:: Assignment ::
What you should repeat is the run of lines from the top of the listing below through the line with "right shoulder: (52, 46)", exactly, with no pictures.

:: Excerpted records ::
******************************

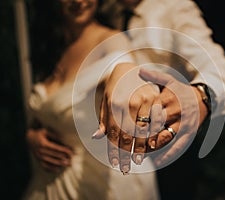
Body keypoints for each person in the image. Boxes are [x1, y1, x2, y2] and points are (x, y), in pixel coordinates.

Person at [95, 0, 225, 199]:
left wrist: (201, 95)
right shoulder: (102, 13)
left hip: (166, 142)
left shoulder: (174, 7)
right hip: (108, 151)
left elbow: (215, 64)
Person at [22, 0, 160, 199]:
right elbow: (47, 110)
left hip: (103, 182)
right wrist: (33, 135)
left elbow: (124, 69)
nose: (78, 1)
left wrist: (126, 75)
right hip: (51, 182)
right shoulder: (52, 46)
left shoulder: (111, 41)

******************************

:: Answer space ::
Body keypoints for each person in the image. Boxes are [x1, y1, x2, y2] and points are (x, y), in pixel coordinates.

Person at [95, 0, 225, 199]:
left wrist: (201, 95)
right shoulder: (102, 13)
left hip: (166, 142)
left shoulder: (174, 7)
right hip: (108, 151)
left elbow: (215, 64)
Person at [22, 0, 160, 199]:
right elbow: (47, 110)
left hip: (103, 182)
right wrist: (33, 135)
left elbow: (124, 69)
nose: (78, 1)
left wrist: (126, 75)
right hip: (51, 182)
right shoulder: (52, 46)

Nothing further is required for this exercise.